Following the official FDA announcement on the black box warning, the American Psychiatric Association said it had "deep concern" over the black box warning and its potential "chilling effect" on treatment. "We believe the biggest threat to a depressed child's well-being is to receive no care at all."
Of course all quotes can be taken out of context but I'm left feeling disappointed and distressed. First, as a front-line practitioner I've been asked over and over to practice evidence based medicine. However, when the evidence in 4600 children simply isn't there for SSRI effectiveness in pediatric depression, I am now asked to believe, once again, in "professional experience." Even data from the recent TADS study, which was meant to bolster the case for fluoxetine in adolescent depression, at the hearings, ironically led panel experts to further question the drug's effectiveness and safety (including higher rates of suicidality in the treated vs. placebo group).
Most disturbing is the implied role for today's child psychiatrist or behavioral/developmental pediatrician in the treatment of childhood depression.

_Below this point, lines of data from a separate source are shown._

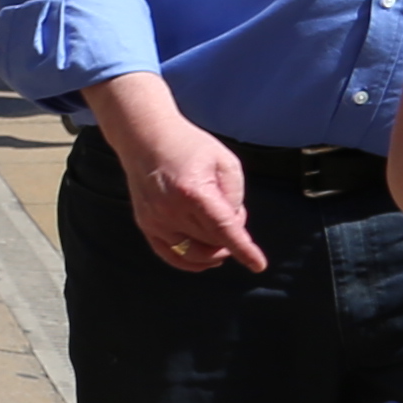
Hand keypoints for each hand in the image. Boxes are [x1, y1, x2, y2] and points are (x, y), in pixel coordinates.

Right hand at [119, 124, 265, 273]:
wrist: (144, 137)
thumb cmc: (188, 146)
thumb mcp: (225, 162)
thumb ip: (234, 195)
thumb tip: (232, 225)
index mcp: (193, 191)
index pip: (223, 229)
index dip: (243, 249)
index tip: (258, 265)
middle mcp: (170, 210)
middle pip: (212, 242)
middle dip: (231, 235)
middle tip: (233, 213)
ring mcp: (155, 220)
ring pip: (193, 253)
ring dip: (214, 250)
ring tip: (220, 232)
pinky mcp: (145, 224)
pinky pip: (171, 255)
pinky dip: (190, 261)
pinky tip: (206, 258)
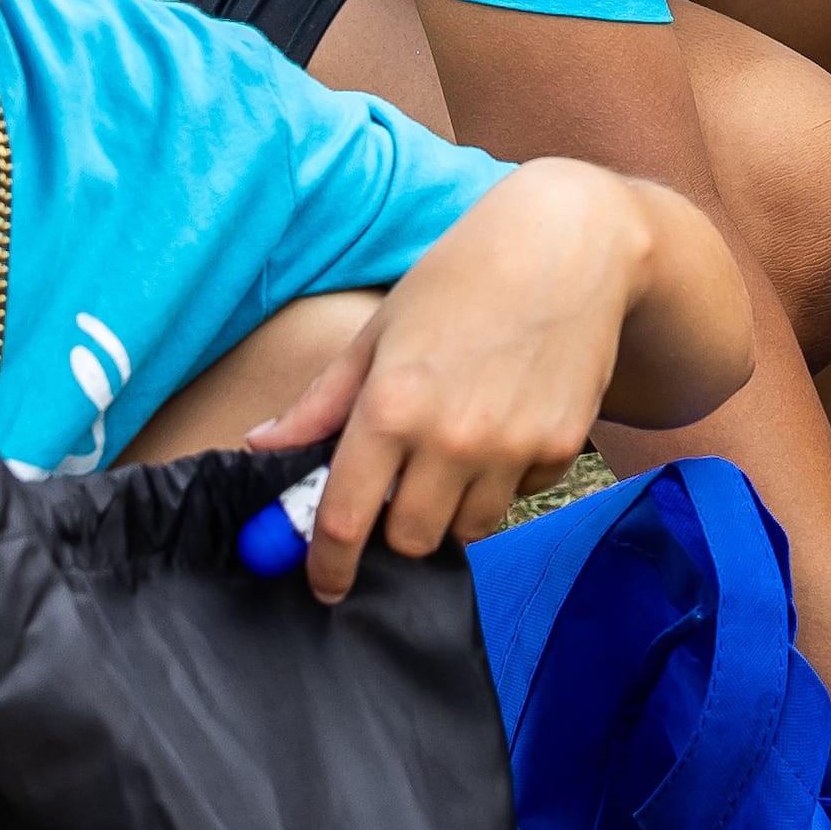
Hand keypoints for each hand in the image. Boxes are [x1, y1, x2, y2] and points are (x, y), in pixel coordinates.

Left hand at [254, 158, 676, 599]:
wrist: (568, 246)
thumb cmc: (462, 278)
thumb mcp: (379, 332)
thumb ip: (321, 402)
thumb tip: (262, 445)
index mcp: (391, 408)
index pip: (344, 520)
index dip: (327, 565)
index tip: (325, 583)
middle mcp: (450, 439)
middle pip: (409, 540)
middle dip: (395, 529)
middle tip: (400, 491)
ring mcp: (512, 447)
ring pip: (468, 530)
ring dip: (451, 510)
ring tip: (455, 453)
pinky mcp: (562, 446)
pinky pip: (519, 496)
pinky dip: (504, 480)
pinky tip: (505, 426)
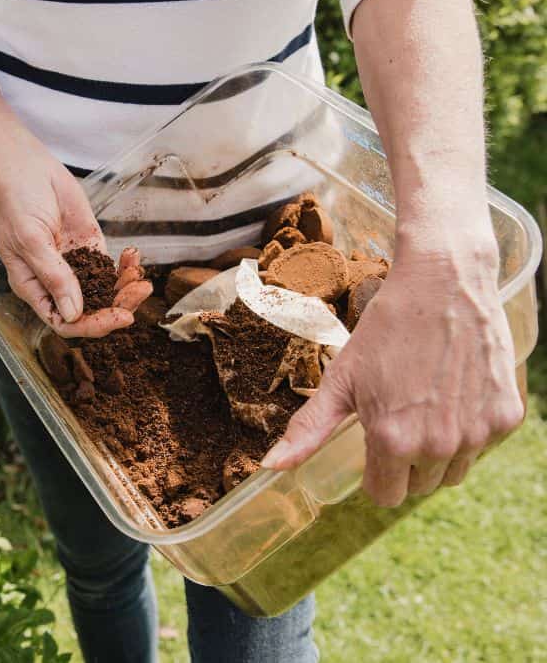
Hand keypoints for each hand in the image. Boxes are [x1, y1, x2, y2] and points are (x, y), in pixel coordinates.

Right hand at [0, 70, 149, 335]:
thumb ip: (53, 275)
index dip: (92, 325)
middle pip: (90, 310)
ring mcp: (73, 265)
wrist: (24, 166)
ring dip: (125, 287)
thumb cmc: (15, 202)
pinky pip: (111, 266)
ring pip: (105, 291)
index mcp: (34, 288)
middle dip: (117, 306)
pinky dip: (125, 266)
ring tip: (140, 275)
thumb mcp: (30, 240)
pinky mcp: (89, 246)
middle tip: (139, 291)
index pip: (64, 322)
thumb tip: (72, 313)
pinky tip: (134, 257)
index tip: (118, 316)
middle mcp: (55, 282)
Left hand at [261, 240, 523, 506]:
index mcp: (393, 441)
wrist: (444, 284)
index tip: (373, 444)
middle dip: (405, 462)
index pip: (384, 495)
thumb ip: (309, 429)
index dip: (374, 473)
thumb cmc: (386, 329)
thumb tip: (271, 467)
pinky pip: (484, 446)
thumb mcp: (341, 379)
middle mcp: (438, 445)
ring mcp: (477, 433)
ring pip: (453, 472)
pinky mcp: (506, 417)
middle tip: (399, 416)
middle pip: (418, 486)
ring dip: (439, 453)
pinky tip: (454, 394)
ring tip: (425, 405)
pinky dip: (470, 430)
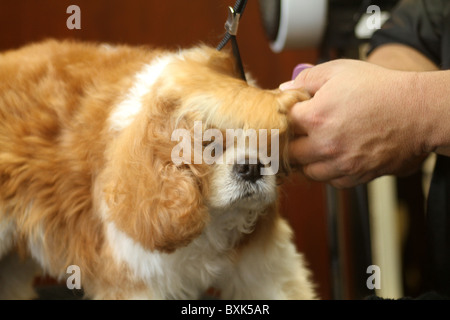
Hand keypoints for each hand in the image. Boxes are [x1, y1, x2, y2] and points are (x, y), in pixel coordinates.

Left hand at [280, 59, 429, 187]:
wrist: (418, 111)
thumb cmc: (381, 88)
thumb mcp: (339, 71)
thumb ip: (305, 79)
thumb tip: (284, 91)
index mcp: (315, 117)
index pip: (282, 123)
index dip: (287, 116)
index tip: (295, 113)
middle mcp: (324, 145)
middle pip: (290, 152)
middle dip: (293, 140)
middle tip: (302, 132)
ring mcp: (339, 163)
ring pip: (307, 170)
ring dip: (308, 159)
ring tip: (318, 145)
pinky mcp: (355, 176)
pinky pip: (330, 181)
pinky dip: (328, 171)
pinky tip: (335, 156)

If the SSRI medications are ineffective for large numbers of youth, have we no other care to offer them? The testimony and response of organized psychiatry to the SSRI controversy suggests just how far the field has moved from the biopsychosocial to medical model of disease and intervention. A survey of recently trained child psychiatrists found that only one in ten children in their practices does not receive a medication (Stubbe et al, 2002). I must say I missed a voice like Robert Coles representing the profession at the FDA hearings.
The training, experience, prestige and power of the child psychiatry seem wasted when all of practice is reduced to diagnosis and medication. The role of the child psychiatrist in influencing children, parents, schools and communities is paramount. Why does it seem we are more ready to intervene in the environment of the synapse than in the environment of the child? The controversy over the SSRIs and children's depression should give us pause to consider "effective" treatments and our own roles in providing them.
Harris G. "FDA toughens warning on antidepressant drugs." New York Times, Oct 16, 2004 p A8
American Psychiatric Association News Release, "APA responds to FDA's new warning on antidepressants." October 15, 2004, http://www.psych.org/news_room/press_releases/04-55apaonfdablackboxwarning.pdf
March J, Silva S, Petrycki S, et al. "Fluoxetine, cognitive-behavioral therapy, and their combination for adolescents with depression: Treatment for Adolescents With Depression Study (TADS) randomized controlled trial." JAMA 2004; 292:807-20.
Stubbe DE, Thomas WJ), "A survey of early-career child and adolescent psychiatrists: professional activities and perceptions." J Am Acad Child Adolesc Psychiatry 2002; 41:123-130.
Coles R. The Mind's Fate: A Psychiatrist Looks at His Profession: Thirty Years of Writings (Boston, Little, Brown and Co.) 1995.